Retype every record exactly as it appears.

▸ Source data
================

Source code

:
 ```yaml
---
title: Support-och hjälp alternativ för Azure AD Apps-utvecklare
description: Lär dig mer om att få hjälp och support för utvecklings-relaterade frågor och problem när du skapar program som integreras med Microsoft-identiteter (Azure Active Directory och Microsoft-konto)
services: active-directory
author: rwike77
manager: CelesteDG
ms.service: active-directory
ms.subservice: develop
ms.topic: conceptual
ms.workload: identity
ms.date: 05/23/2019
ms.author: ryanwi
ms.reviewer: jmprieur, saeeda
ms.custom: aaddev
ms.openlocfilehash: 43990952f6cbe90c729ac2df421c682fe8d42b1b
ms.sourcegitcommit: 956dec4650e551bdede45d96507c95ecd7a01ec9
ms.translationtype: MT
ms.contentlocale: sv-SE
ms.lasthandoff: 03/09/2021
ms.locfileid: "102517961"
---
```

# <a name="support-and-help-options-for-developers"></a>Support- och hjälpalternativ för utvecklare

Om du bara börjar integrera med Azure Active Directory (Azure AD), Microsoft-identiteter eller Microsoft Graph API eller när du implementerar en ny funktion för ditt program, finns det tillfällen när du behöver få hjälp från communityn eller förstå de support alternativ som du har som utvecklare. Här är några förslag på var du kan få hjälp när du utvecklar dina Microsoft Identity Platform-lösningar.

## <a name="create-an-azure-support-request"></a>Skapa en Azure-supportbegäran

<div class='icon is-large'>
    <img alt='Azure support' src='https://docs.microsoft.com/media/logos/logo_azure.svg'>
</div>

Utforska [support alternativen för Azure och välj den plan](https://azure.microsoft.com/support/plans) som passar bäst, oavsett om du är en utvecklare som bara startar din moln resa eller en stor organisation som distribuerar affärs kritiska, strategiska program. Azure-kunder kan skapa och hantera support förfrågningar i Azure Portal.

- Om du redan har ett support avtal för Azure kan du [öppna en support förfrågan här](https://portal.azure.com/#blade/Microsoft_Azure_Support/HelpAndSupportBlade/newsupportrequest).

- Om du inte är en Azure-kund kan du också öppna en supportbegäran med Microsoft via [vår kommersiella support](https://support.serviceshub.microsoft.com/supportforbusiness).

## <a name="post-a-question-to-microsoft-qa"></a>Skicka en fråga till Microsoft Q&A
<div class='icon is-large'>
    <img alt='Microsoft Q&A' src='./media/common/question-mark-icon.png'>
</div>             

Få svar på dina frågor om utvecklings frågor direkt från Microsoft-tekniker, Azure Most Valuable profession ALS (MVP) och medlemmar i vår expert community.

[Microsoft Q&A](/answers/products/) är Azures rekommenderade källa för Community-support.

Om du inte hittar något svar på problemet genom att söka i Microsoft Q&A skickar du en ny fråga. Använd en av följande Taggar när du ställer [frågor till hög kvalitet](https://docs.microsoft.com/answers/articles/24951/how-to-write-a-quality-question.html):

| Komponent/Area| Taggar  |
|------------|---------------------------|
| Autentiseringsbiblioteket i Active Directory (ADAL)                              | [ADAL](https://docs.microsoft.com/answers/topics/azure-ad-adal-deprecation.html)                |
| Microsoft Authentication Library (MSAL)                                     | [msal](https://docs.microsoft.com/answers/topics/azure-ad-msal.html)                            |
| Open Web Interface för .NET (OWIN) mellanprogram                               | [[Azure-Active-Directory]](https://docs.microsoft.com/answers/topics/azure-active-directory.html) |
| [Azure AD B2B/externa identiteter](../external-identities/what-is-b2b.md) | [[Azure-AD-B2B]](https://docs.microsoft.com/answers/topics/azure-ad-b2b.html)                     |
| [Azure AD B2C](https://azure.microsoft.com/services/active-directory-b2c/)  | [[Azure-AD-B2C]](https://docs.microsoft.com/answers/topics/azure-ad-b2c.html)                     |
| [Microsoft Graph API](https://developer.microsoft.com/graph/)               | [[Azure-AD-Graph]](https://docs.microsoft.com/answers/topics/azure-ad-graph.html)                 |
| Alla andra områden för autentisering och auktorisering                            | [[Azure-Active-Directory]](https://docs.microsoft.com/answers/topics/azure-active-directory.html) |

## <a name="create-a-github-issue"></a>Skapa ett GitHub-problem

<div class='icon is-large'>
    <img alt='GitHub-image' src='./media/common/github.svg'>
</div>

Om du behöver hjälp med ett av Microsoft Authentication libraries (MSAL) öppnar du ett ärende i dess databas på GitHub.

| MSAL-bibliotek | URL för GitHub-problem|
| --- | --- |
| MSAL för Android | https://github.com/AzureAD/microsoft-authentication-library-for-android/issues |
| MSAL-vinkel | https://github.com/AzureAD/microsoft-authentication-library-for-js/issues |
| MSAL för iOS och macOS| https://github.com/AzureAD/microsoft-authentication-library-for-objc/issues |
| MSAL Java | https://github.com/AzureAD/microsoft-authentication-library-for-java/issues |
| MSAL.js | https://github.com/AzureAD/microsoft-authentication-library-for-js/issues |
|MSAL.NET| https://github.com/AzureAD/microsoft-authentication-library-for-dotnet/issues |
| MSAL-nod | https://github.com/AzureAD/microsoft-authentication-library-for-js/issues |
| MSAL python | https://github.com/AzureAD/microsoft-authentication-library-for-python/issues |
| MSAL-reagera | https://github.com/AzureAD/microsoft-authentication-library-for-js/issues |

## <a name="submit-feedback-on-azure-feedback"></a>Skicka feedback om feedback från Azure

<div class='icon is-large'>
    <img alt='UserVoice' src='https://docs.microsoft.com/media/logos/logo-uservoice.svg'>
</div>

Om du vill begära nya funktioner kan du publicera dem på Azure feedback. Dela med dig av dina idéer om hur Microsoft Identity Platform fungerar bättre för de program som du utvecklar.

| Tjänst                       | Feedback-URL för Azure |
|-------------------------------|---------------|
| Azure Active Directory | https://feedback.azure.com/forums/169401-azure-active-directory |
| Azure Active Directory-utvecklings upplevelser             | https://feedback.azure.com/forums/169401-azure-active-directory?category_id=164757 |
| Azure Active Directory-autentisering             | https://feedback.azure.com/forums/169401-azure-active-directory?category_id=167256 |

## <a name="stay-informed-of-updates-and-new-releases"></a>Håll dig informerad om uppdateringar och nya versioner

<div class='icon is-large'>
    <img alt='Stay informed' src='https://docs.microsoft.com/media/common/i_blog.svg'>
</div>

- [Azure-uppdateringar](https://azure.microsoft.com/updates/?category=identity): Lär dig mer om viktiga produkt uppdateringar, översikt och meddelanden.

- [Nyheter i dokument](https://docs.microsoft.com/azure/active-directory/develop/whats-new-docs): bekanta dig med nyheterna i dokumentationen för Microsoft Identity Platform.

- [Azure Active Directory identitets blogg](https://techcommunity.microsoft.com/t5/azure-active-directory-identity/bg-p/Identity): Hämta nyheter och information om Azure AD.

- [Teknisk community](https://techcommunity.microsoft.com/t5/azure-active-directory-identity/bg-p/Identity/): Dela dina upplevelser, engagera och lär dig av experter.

================

▸ SOLUTION FOR THIS PROBLEM
Source code

:
 ```yaml
---
title: Support-och hjälp alternativ för Azure AD Apps-utvecklare
description: Lär dig mer om att få hjälp och support för utvecklings-relaterade frågor och problem när du skapar program som integreras med Microsoft-identiteter (Azure Active Directory och Microsoft-konto)
services: active-directory
author: rwike77
manager: CelesteDG
ms.service: active-directory
ms.subservice: develop
ms.topic: conceptual
ms.workload: identity
ms.date: 05/23/2019
ms.author: ryanwi
ms.reviewer: jmprieur, saeeda
ms.custom: aaddev
ms.openlocfilehash: 43990952f6cbe90c729ac2df421c682fe8d42b1b
ms.sourcegitcommit: 956dec4650e551bdede45d96507c95ecd7a01ec9
ms.translationtype: MT
ms.contentlocale: sv-SE
ms.lasthandoff: 03/09/2021
ms.locfileid: "102517961"
---
```

# <a name="support-and-help-options-for-developers"></a>Support- och hjälpalternativ för utvecklare

Om du bara börjar integrera med Azure Active Directory (Azure AD), Microsoft-identiteter eller Microsoft Graph API eller när du implementerar en ny funktion för ditt program, finns det tillfällen när du behöver få hjälp från communityn eller förstå de support alternativ som du har som utvecklare. Här är några förslag på var du kan få hjälp när du utvecklar dina Microsoft Identity Platform-lösningar.

## <a name="create-an-azure-support-request"></a>Skapa en Azure-supportbegäran

<div class='icon is-large'>
    <img alt='Azure support' src='https://docs.microsoft.com/media/logos/logo_azure.svg'>
</div>

Utforska [support alternativen för Azure och välj den plan](https://azure.microsoft.com/support/plans) som passar bäst, oavsett om du är en utvecklare som bara startar din moln resa eller en stor organisation som distribuerar affärs kritiska, strategiska program. Azure-kunder kan skapa och hantera support förfrågningar i Azure Portal.

- Om du redan har ett support avtal för Azure kan du [öppna en support förfrågan här](https://portal.azure.com/#blade/Microsoft_Azure_Support/HelpAndSupportBlade/newsupportrequest).

- Om du inte är en Azure-kund kan du också öppna en supportbegäran med Microsoft via [vår kommersiella support](https://support.serviceshub.microsoft.com/supportforbusiness).

## <a name="post-a-question-to-microsoft-qa"></a>Skicka en fråga till Microsoft Q&A
<div class='icon is-large'>
    <img alt='Microsoft Q&A' src='./media/common/question-mark-icon.png'>
</div>             

Få svar på dina frågor om utvecklings frågor direkt från Microsoft-tekniker, Azure Most Valuable profession ALS (MVP) och medlemmar i vår expert community.

[Microsoft Q&A](/answers/products/) är Azures rekommenderade källa för Community-support.

Om du inte hittar något svar på problemet genom att söka i Microsoft Q&A skickar du en ny fråga. Använd en av följande Taggar när du ställer [frågor till hög kvalitet](https://docs.microsoft.com/answers/articles/24951/how-to-write-a-quality-question.html):

| Komponent/Area| Taggar  |
|------------|---------------------------|
| Autentiseringsbiblioteket i Active Directory (ADAL)                              | [ADAL](https://docs.microsoft.com/answers/topics/azure-ad-adal-deprecation.html)                |
| Microsoft Authentication Library (MSAL)                                     | [msal](https://docs.microsoft.com/answers/topics/azure-ad-msal.html)                            |
| Open Web Interface för .NET (OWIN) mellanprogram                               | [[Azure-Active-Directory]](https://docs.microsoft.com/answers/topics/azure-active-directory.html) |
| [Azure AD B2B/externa identiteter](../external-identities/what-is-b2b.md) | [[Azure-AD-B2B]](https://docs.microsoft.com/answers/topics/azure-ad-b2b.html)                     |
| [Azure AD B2C](https://azure.microsoft.com/services/active-directory-b2c/)  | [[Azure-AD-B2C]](https://docs.microsoft.com/answers/topics/azure-ad-b2c.html)                     |
| [Microsoft Graph API](https://developer.microsoft.com/graph/)               | [[Azure-AD-Graph]](https://docs.microsoft.com/answers/topics/azure-ad-graph.html)                 |
| Alla andra områden för autentisering och auktorisering                            | [[Azure-Active-Directory]](https://docs.microsoft.com/answers/topics/azure-active-directory.html) |

## <a name="create-a-github-issue"></a>Skapa ett GitHub-problem

<div class='icon is-large'>
    <img alt='GitHub-image' src='./media/common/github.svg'>
</div>

Om du behöver hjälp med ett av Microsoft Authentication libraries (MSAL) öppnar du ett ärende i dess databas på GitHub.

| MSAL-bibliotek | URL för GitHub-problem|
| --- | --- |
| MSAL för Android | https://github.com/AzureAD/microsoft-authentication-library-for-android/issues |
| MSAL-vinkel | https://github.com/AzureAD/microsoft-authentication-library-for-js/issues |
| MSAL för iOS och macOS| https://github.com/AzureAD/microsoft-authentication-library-for-objc/issues |
| MSAL Java | https://github.com/AzureAD/microsoft-authentication-library-for-java/issues |
| MSAL.js | https://github.com/AzureAD/microsoft-authentication-library-for-js/issues |
|MSAL.NET| https://github.com/AzureAD/microsoft-authentication-library-for-dotnet/issues |
| MSAL-nod | https://github.com/AzureAD/microsoft-authentication-library-for-js/issues |
| MSAL python | https://github.com/AzureAD/microsoft-authentication-library-for-python/issues |
| MSAL-reagera | https://github.com/AzureAD/microsoft-authentication-library-for-js/issues |

## <a name="submit-feedback-on-azure-feedback"></a>Skicka feedback om feedback från Azure

<div class='icon is-large'>
    <img alt='UserVoice' src='https://docs.microsoft.com/media/logos/logo-uservoice.svg'>
</div>

Om du vill begära nya funktioner kan du publicera dem på Azure feedback. Dela med dig av dina idéer om hur Microsoft Identity Platform fungerar bättre för de program som du utvecklar.

| Tjänst                       | Feedback-URL för Azure |
|-------------------------------|---------------|
| Azure Active Directory | https://feedback.azure.com/forums/169401-azure-active-directory |
| Azure Active Directory-utvecklings upplevelser             | https://feedback.azure.com/forums/169401-azure-active-directory?category_id=164757 |
| Azure Active Directory-autentisering             | https://feedback.azure.com/forums/169401-azure-active-directory?category_id=167256 |

## <a name="stay-informed-of-updates-and-new-releases"></a>Håll dig informerad om uppdateringar och nya versioner

<div class='icon is-large'>
    <img alt='Stay informed' src='https://docs.microsoft.com/media/common/i_blog.svg'>
</div>

- [Azure-uppdateringar](https://azure.microsoft.com/updates/?category=identity): Lär dig mer om viktiga produkt uppdateringar, översikt och meddelanden.

- [Nyheter i dokument](https://docs.microsoft.com/azure/active-directory/develop/whats-new-docs): bekanta dig med nyheterna i dokumentationen för Microsoft Identity Platform.

- [Azure Active Directory identitets blogg](https://techcommunity.microsoft.com/t5/azure-active-directory-identity/bg-p/Identity): Hämta nyheter och information om Azure AD.

- [Teknisk community](https://techcommunity.microsoft.com/t5/azure-active-directory-identity/bg-p/Identity/): Dela dina upplevelser, engagera och lär dig av experter.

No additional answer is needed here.